Los juegos de cartas siempre han sido una excusa perfecta para reunir a familiares y amigos. Ya sea un día de campo al aire libre o en vacaciones, las cartas son, y seguirán siendo, parte de los clásicos juegos de mesa que todos tenemos en mente cuando gozamos de tiempo libre.

El origen de los juegos de cartas aún no ha sido establecido con precisión, a pesar de los grandes esfuerzos de los investigadores. Determinar la forma y el momento histórico que definen el origen de los naipes se ha revelado como una tarea muy compleja.

En Europa los primeros testimonios de naipes son de finales del s. XIV. A lo largo del siglo XV se extendieron con una enorme celeridad y, sorprendentemente, es posible conocer esta expansión no por los mismos naipes, sino por las numerosas prohibiciones de que fueron objeto los juegos de cartas en todo el continente.

El Museo cuenta entre sus fondos con una baraja o Naipe Histórico Ibero Americano que exponemos durante el mes de enero como Pieza del mes.
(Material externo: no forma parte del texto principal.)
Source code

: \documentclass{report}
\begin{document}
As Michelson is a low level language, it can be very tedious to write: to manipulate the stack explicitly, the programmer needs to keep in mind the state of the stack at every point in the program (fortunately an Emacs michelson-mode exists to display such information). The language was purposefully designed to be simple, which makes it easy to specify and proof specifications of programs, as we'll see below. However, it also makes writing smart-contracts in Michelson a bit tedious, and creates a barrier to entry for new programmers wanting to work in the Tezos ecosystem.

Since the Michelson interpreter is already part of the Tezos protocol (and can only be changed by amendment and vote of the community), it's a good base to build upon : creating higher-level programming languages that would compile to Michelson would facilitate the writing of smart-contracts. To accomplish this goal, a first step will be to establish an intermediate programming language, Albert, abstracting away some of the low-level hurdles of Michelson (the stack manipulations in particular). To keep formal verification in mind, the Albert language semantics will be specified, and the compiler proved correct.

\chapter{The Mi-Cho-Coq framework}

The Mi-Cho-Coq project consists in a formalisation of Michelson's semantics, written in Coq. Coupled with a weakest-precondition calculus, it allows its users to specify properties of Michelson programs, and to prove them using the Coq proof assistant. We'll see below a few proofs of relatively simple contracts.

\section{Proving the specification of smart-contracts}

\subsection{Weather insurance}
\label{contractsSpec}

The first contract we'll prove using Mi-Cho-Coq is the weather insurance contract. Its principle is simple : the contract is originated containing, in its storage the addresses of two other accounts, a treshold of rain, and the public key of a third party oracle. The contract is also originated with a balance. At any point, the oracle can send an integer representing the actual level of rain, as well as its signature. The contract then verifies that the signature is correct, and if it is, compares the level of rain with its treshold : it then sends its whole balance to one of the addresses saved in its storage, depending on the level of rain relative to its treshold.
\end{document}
Se compone de 40 cartas con los cuatro grupos de “palos”, otra indicando el tipo de baraja y su fabricante y un pequeño folleto donde se describe cada carta. Todo guardado en una caja de cartón en la que figura, labrado en dorado, una carabela, el nombre de la baraja y el del fabricante.

Félix Alfaro en su despacho.

Dibujada por L. Palao, esta baraja fue editada en España por Fournier con motivo de las exposiciones de Sevilla y Barcelona en 1929. Naipes de Heraclio Fournier S.A. es una empresa dedicada a la fabricación de naipes, con sede en Vitoria (Álava). Félix Alfaro Fournier, nieto del fundador, es el que le sustituye, a su muerte, y se pone al frente del negocio. Él fue el encargado de editar la baraja iberoamericana que presentamos. Actualmente es propiedad de la United States Playing Card Company.

Los palos de oros, copas y espadas representan las tres grandes monarquías de Fernando el Católico, Carlos I y Felipe II, durante las cuales tuvieron lugar el descubrimiento y colonización del Nuevo Mundo.

El palo de bastos reproduce los caudillos, símbolos, fauna y flora de las razas indígenas, en dicha época.

Reverso de la baraja

El reverso de la baraja representa el Escudo de España durante el reinado de Carlos I. Está rodeado por el Toisón de Oro que trajo a España y que ya ostentaba su abuelo el Emperador Maximiliano y las columnas de Hércules con el “Plus Ultra”, emblema de su reinado. En la orla exterior, el escudo de Portugal y los veintidós escudos de las Repúblicas Americanas. En los ángulos, los de Castilla, Aragón, León y Navarra.

Esta pieza fue donada al Museo por Francisco González Santana en 2011.